In Germany the Pomeranian was bred to its present size in Pomeranian during the nineteenth century. Its ancestors were of the Spitz type and larger. Among the Pomeranian’s ancestors are the Samoyed, Norwegian Elkhound, Chow Chow and other northern European breeds. It is possible that the Pomeranian was reduced in size from the large white sled dog that originated in Iceland and Lapland. Exact time of origin is unknown. Queen Victoria of England took a great liking to the Pomeranian and helped to increase its popularity in her palace in 1888.
Other Spitz types were used as herding dogs and sled pullers. The Pomeranian, however, has always been a lapdog. It came to America in the late nineteenth century and was shown in the miscellaneous class in 1892 by the AKC. American Kennel Club recognized the Pomeranian officially in 1900. Since that time he has become quite popular as a pampered little pet.
The Pomeranian is sometimes a little too courageous for its own good. He serves well as an alarm dog, but its barking sometimes becomes a habit that needs to be discouraged. The Pomeranian has one primary purpose and that is to please its owners. It sometimes shies away from children that play too rough. The Pomeranian may not be a good choice for a household with children or as a child’s pet. They socialize easily with cats and other small family pets.
The Pomeranian is definitely one of those big dogs in a little package. They usually won’t back down from a much larger dog. This aggressiveness can be self-destructive as obviously a bigger dog could make mince meat of a tiny Pomeranian.
The Pomeranian is eager to learn and is devoted to its family. He is affectionate and has a very loving nature toward its own family. He is delightful and is always ready for a quick game with those he loves.
The Pomeranian responds to command if they are consistently given and he is rewarded with edible treats or kind words. The Pomeranian has a tendency to become somewhat of a “spoiled brat.” When his bad habits surface he may simply ignore commands to “act better.” He is rarely seen in agility trials; however, the Pomeranian does well in obedience trials.
A Pomeranian stands about 7 to 8 inches tall and weighs from 3 to 7 pounds. The tiny Pomeranian has a short body, straight legs and well-balanced overall appearance. He has erect ears and a fox like expression that gives this little dog an alert expression. Pigmentation of the nose, lips and eyelids are always dark, usually black.
The Pomeranian’s coat is double and profuse. Acceptable colors are red, orange, cream and sable, black, brown and blue.
Grooming the Pomeranian
The coat of a Pomeranian is made up of an undercoat and an outer coat. The undercoat is soft and fluffy. The outer coat is fairly long, straight and harsh and covers the entire body.
There is an abundance of coat around the neck and the fore part of the shoulders and chest that forms a frill that extends over the shoulder. The forequarters are well feathered and the thighs and hind legs are well feathered to the hocks.
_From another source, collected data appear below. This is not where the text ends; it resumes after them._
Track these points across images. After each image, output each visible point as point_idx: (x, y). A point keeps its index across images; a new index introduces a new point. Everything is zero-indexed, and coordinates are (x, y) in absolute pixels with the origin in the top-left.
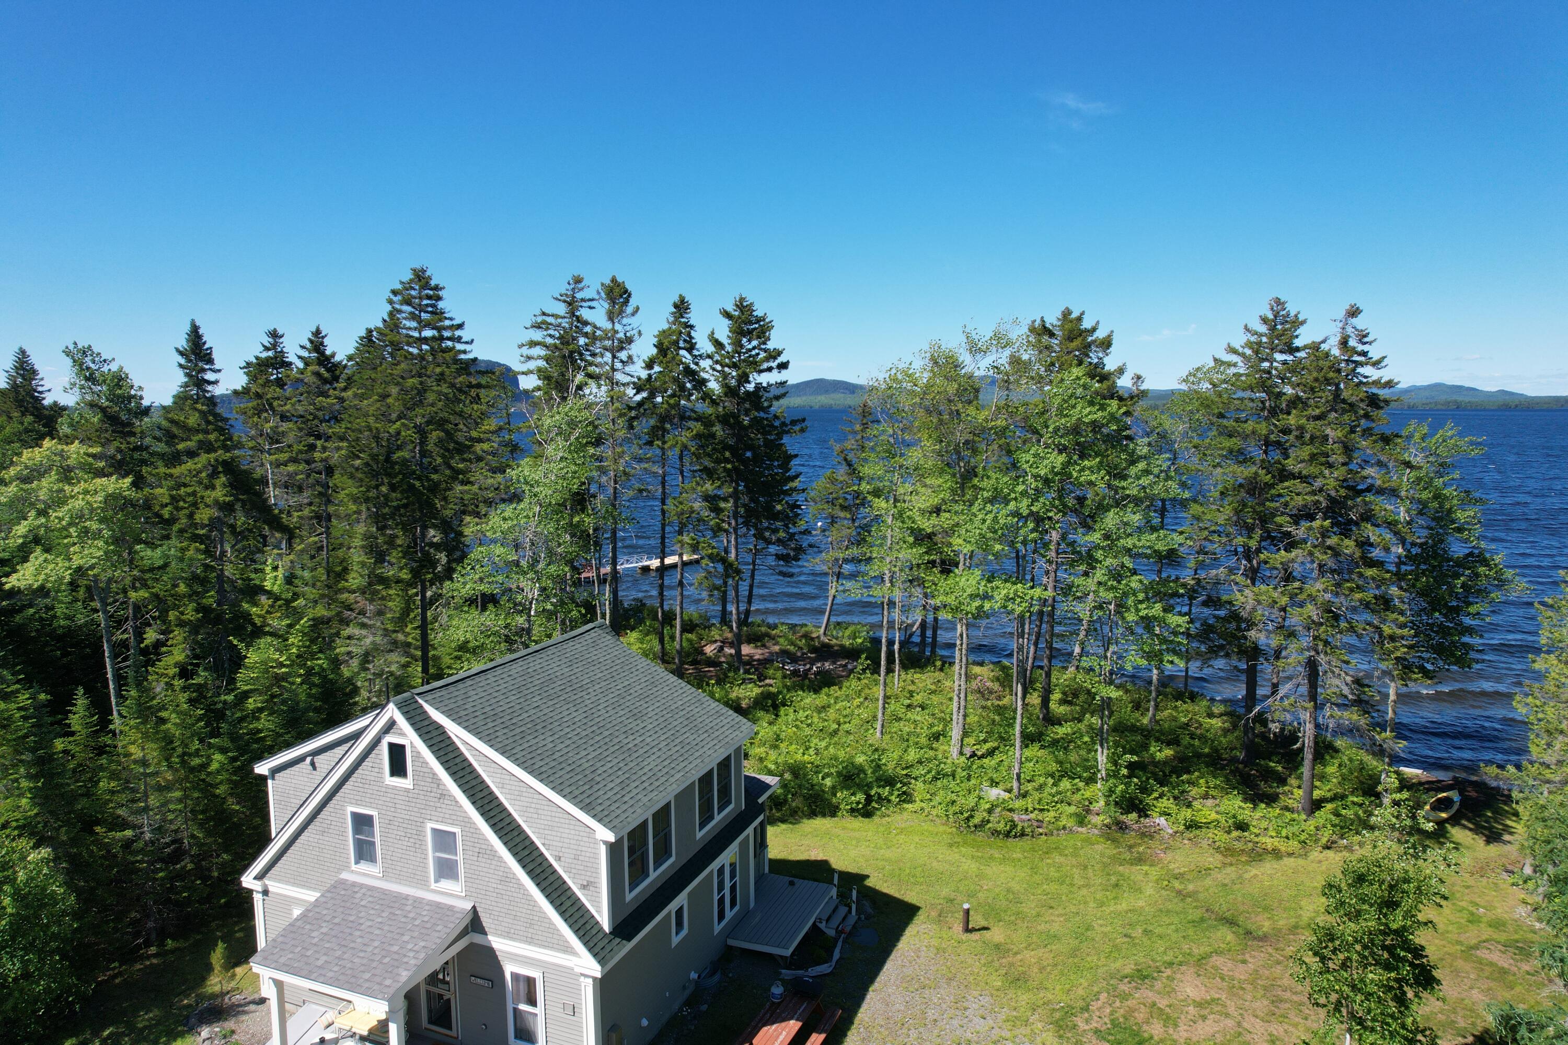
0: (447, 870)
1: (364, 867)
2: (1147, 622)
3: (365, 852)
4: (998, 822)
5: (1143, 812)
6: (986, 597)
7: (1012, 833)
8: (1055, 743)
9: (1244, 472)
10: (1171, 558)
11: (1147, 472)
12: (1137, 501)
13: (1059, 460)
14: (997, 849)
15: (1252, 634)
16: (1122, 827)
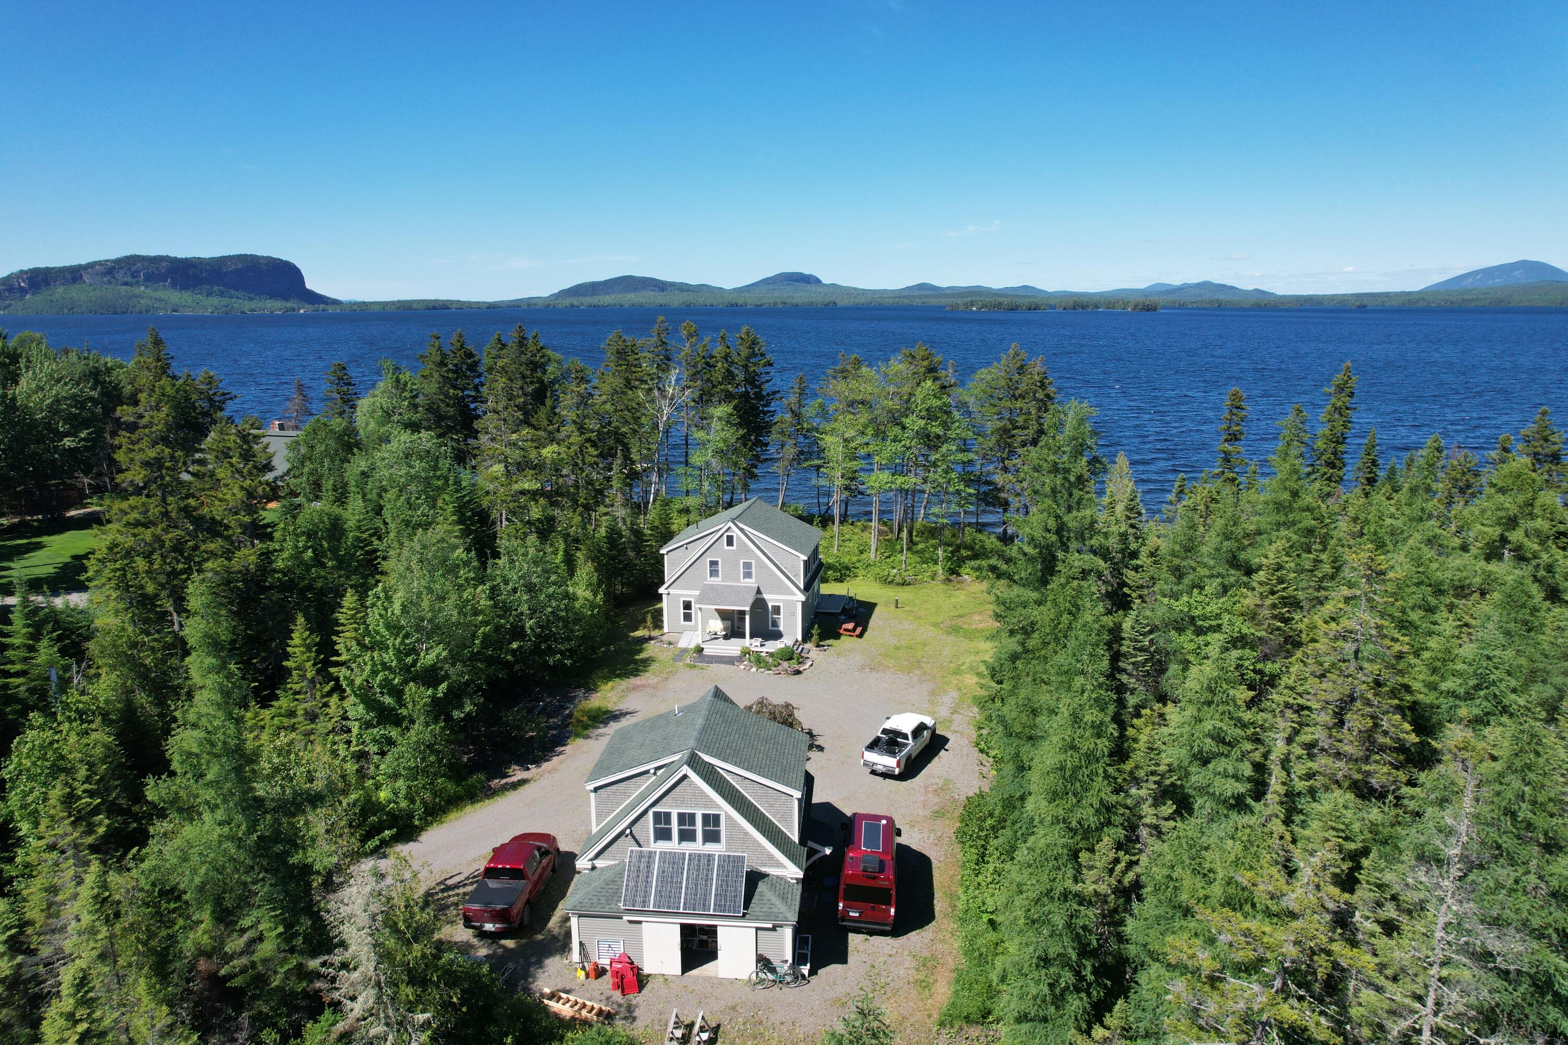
0: (748, 575)
1: (713, 579)
2: (958, 492)
3: (714, 573)
4: (898, 579)
5: (959, 575)
6: (892, 482)
7: (904, 584)
8: (917, 552)
9: (1000, 424)
10: (970, 462)
11: (959, 427)
12: (954, 439)
13: (922, 423)
14: (899, 589)
15: (1002, 495)
16: (950, 580)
The Pomeranian requires regular attention to keep it clean and attractive. Thorough brushing once a week is required to keep the coat in good condition.
You will need a slicker/pin brush, medium-tooth metal comb, scissors and cotton buds.
Brush against the lie of the coat to give the Pomeranian its round pompom appearance. Brush first with the slicker/pin brush working from the top of the head, layering the hair as you go and be sure you reach the skin level. Then work through the coat with the comb to remove any tangles left behind from the brushing.
You might consider using a dry bath on your Pomeranian’s coat when in full coat. When the Pomeranian is in full coat, use a suitable pH-alkaline-balanced shampoo and rinse well.